EXCERPTED TEXT ->
=-=-=

In IV estimation—particularly in overidentified models where the number of instruments $m$ exceeds the number of endogenous regressors $k$—it is standard practice to conduct the J-test (Sargan 1958; L. P. Hansen 1982). Commonly, the J-test (or Sargan-Hansen test) is described as a method to test whether the instruments are valid. But this is misleading. The J-test cannot establish instrument validity merely because it “fails to reject” the null; at best, it can uncover evidence against validity.

What the J-Test Actually Does

Let $Z$ denote the $n \times m$ matrix of instruments, and let $u$ be the structural error term from the IV model. The J-test evaluates the following moment conditions implied by instrument exogeneity:

\[ \begin{aligned} H_0 &: \mathbb{E}[Z'u] = 0 \quad \text{(All moment conditions hold simultaneously)},\\ H_A &: \mathbb{E}[Z'u] \neq 0 \quad \text{(At least one moment condition fails)}. \end{aligned} \]

Reject $H_0$: At least one instrument is invalid, or the model is otherwise misspecified.
Fail to reject $H_0$: There is no sample evidence that the instruments are invalid—but this does not mean they are necessarily valid.

=-=-=

WHAT TO DO -> Write the next part of the J-test passage, picking up after its final sentence. None of the lines that follow are needed.

=-=-=

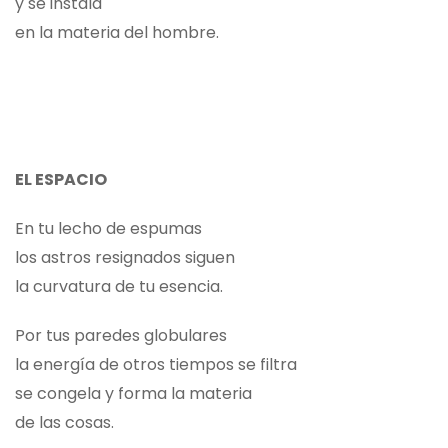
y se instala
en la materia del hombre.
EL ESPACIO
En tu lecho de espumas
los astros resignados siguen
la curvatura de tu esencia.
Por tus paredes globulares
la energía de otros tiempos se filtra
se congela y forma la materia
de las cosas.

=-=-=

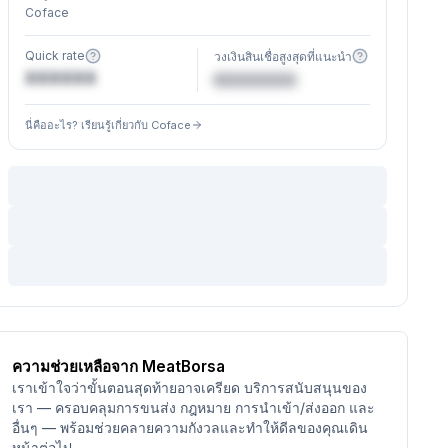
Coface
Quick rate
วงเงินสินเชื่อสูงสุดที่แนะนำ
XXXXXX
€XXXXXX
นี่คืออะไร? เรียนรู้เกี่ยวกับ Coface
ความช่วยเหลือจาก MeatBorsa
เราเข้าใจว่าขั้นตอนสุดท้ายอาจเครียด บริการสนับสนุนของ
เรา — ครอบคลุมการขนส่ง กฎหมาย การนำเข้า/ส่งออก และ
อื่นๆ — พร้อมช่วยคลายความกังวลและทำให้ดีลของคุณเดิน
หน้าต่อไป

=-=-=

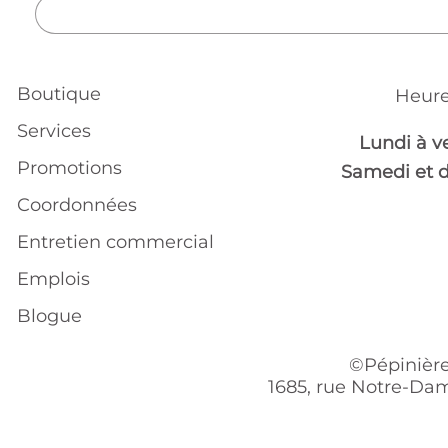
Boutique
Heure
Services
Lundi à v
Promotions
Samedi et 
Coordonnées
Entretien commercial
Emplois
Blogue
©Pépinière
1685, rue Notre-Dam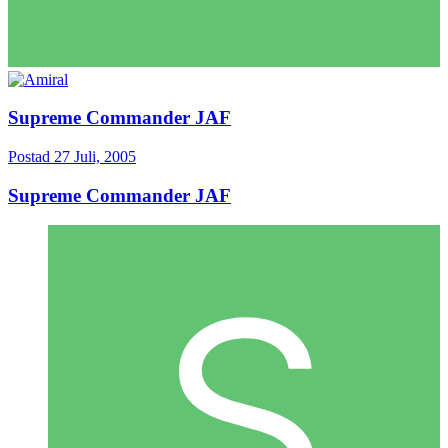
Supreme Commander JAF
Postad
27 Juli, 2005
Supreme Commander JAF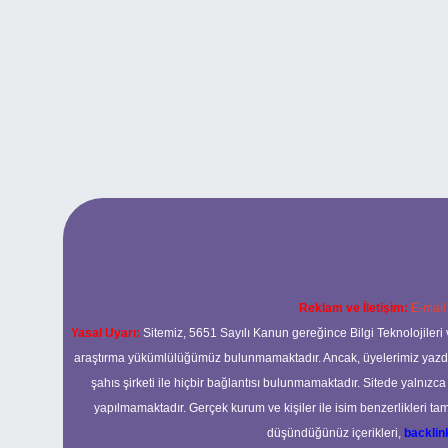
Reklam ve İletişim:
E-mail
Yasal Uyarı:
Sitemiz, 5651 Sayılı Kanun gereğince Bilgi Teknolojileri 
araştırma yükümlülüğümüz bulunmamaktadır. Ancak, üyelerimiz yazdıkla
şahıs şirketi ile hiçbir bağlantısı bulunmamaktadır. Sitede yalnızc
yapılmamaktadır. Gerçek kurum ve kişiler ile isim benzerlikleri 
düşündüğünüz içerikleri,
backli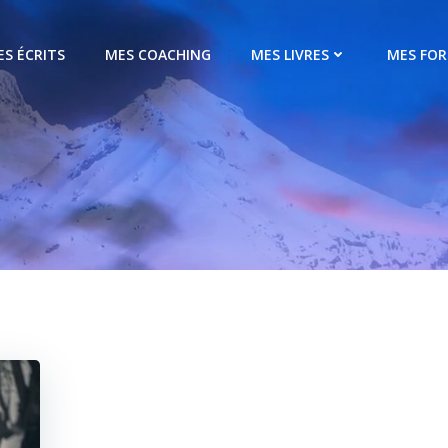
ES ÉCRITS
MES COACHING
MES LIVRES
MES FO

=-=-=

EXERCISE ANSWER ->
The J-statistic can be written (in a Generalized Method of Moments context) as:

\[ J = n \,\hat{g}'\, W \,\hat{g}, \]

where $\hat{g} = \frac{1}{n} \sum_{i=1}^n z_i \hat{u}_i$ is the sample average of instrument–residual covariances (for residuals $\hat{u}_i$), and $W$ is an appropriate weighting matrix (often the inverse of the variance matrix of $\hat{g}$).

Under the null, $J$ is asymptotically $\chi^2_{m - k}$. A large $J$ (relative to a $\chi^2$ critical value) indicates rejection.

Key Insight: Failing to reject the J-test null does not confirm validity. It just means the test did not detect evidence of invalid instruments. If the test has low power (e.g., in small samples or with weak instruments), you may see “no rejection” even when instruments are truly invalid.

Why the “J-Test as a Validity Test” Is the Wrong Way to Think About It

The Null Hypothesis Is Almost Always Too Strong
- Economic models are approximations; strict exogeneity rarely holds perfectly.
- Even when instruments are “plausibly” exogenous, the population moment $\mathbb{E}[Z'u]$ may only approximately hold.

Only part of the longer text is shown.